Y, I thank you for approaching me and I thank you for your concern regarding

stepdad, though you must know that this is having a huge impact on Mum too, at

least stepdad is somewhat oblivious to the real challenge he faces beginning

chemotherapy.

It would not had been a rational or proper thing for me to tell you that it was

disappointing for you to appear to show any concern or actually want to see Mum

(I'm not sure you wanted to) after these many years. Yes I realise how difficult

the whole situation may have been for you in the beginning of this grossly

pathetic saga, but I must be up front and say that in the end, no matter how

delicate, difficult, or complicated the situation was, I cannot understand how a

son would willingly refuse to see his own mother? Please, I'm not trying to

scold you or lecture or anything like that, but I'm talking as a brother.

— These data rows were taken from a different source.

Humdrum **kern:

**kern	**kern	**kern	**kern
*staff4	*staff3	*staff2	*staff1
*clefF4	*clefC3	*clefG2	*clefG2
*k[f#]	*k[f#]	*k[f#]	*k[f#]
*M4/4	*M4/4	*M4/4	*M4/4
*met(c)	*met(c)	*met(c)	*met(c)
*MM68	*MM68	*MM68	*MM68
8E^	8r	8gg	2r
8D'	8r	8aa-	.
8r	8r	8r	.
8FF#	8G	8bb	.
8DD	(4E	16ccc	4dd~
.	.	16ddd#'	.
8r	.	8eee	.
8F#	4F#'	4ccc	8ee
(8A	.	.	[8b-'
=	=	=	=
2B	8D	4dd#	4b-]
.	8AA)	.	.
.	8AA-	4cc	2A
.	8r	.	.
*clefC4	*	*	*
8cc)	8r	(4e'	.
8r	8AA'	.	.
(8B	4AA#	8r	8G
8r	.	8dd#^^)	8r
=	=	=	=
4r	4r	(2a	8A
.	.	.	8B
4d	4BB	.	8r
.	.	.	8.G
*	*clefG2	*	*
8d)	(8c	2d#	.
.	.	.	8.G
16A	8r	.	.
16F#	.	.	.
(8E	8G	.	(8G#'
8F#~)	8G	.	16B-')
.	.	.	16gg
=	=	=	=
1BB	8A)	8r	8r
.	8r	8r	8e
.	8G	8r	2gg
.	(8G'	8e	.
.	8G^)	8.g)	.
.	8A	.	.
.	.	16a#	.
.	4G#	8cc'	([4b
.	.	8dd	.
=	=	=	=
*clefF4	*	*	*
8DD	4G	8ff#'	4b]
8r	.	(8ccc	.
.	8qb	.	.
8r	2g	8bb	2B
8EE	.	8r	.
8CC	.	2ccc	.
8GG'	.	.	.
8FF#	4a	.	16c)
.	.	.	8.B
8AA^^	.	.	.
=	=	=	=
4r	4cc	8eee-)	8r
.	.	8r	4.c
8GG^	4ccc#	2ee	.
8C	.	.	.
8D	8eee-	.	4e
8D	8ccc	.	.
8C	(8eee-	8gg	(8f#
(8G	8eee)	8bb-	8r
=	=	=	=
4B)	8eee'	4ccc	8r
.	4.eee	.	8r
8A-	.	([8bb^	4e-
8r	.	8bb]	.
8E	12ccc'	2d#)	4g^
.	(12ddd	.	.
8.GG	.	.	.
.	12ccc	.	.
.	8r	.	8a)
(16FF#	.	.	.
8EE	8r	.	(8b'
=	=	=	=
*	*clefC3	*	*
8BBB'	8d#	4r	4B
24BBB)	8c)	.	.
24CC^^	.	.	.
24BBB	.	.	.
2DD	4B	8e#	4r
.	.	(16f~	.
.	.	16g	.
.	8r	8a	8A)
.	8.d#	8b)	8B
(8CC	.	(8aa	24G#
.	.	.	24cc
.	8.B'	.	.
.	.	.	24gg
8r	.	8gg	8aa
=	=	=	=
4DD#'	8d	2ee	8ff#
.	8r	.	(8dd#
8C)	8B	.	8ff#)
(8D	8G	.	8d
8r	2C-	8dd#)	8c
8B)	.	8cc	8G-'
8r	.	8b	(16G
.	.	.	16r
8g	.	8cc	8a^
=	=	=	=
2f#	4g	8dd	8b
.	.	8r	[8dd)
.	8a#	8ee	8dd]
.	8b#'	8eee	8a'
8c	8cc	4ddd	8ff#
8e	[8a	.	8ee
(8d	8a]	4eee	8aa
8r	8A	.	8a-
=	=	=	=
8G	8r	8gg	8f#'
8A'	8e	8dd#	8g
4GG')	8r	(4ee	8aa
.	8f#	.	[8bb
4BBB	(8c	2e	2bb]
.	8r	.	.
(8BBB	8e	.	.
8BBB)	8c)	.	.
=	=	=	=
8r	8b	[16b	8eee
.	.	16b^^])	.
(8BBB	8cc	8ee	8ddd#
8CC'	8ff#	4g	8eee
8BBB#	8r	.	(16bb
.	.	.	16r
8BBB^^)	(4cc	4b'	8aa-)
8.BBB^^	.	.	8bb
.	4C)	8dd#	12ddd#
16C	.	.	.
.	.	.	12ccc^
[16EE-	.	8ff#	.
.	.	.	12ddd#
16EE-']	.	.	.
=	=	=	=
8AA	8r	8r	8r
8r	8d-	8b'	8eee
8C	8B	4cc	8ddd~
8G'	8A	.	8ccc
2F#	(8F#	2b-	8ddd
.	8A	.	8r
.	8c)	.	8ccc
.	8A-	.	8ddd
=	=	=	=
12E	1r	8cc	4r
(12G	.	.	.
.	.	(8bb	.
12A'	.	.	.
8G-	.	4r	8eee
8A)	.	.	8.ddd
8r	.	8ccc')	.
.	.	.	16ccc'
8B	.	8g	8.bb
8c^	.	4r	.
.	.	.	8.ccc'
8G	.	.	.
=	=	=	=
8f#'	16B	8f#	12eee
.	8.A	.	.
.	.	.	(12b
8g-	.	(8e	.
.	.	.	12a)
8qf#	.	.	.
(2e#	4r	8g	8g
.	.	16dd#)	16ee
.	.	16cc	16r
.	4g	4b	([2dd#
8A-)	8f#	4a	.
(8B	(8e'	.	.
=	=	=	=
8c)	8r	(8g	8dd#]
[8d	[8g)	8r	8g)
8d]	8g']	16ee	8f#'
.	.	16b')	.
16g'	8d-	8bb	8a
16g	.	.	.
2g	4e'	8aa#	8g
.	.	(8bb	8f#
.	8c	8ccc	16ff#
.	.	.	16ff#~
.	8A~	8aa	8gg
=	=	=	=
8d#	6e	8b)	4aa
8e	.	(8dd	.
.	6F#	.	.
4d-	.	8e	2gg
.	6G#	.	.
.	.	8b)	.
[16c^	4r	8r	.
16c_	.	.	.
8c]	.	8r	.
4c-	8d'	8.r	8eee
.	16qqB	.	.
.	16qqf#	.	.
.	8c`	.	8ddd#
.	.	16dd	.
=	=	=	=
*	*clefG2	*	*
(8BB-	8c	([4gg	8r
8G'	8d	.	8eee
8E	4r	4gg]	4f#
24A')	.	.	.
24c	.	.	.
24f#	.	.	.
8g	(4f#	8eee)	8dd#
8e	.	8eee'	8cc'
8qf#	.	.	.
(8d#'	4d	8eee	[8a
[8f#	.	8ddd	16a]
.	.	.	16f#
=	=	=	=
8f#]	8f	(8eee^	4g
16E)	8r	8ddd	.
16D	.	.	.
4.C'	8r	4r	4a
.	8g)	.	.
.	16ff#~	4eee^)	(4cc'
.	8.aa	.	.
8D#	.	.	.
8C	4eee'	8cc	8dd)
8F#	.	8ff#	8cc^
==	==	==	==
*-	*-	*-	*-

No

matter what the issues were, to any normal person it looks like to have

completely forgotten about your mother, not even a phone call for so many years?

Nor you or ANY authority on this earth or not has the right ask this. NO reasons

are valid. And what about stepdad? The poor guy didn't even have anything to do

with any of anything.

I still remember the many times he took you shopping, always showed honest love

in his way, open pockets, open heart and the many other experiences which I'm

sure you haven't forgot. Finally, I have silently suffered. I went through and

successfully completed university under very difficult circumstances where I had

to consistantly visit Mum and stepdad so they knew that they at least had one

child. Being in the midst of such atmosphere is extremely daunting and draining,

but in the end I am a son. Didn't you ever miss the 2 dogs? one died a few weeks

ago from cancer, she died in front of mum's eyes. I can assure that it was

exactly the same as a human family member dying if not worse. She is laid to

rest in the backyard. the other is an incredibly aware, agile and intelligent

dog at the ripe old age of 15 1/2. He is suffering from arthritis but his

general health is very good.

Y, you need to somehow show that you are sincere in your desire to see stepdad

and Mum. I know it sounds difficult but please understand that you can't expect

to suddenly appear after 3 or 4 years like nothing has happened. Both stepdad

and Mum have different thought processes than I do. stepdad is very simple and

Mum has a different outlook on things than I have. For stepdad it is abhorrently

heartbreaking and disturbing for you to suddenly show up when he is dying and

not when he was well. Something needs to be done to at least alleviate some of

the pain inside Mum and stepdad or seeing them would be a mistake. A simple and

honest sorry, a bunch of flowers, whatever honest. You don't have to start

socialising if you are that against knowing your parents but at least a sign of

respect and longing.

Anything to show that you are sincere. I'm not trying to tell you what to do,

who am I? Please take my words as someone who purely means well, minus all ego,

minus any malice. Life is too short and time flies, we all die; the worst thing

is for one to live in regret. stepdad suddenly got cancer, he has around a year

to live, if lucky. Mum would be an unsurprising candidate too considering her

general health, smoking and stress levels.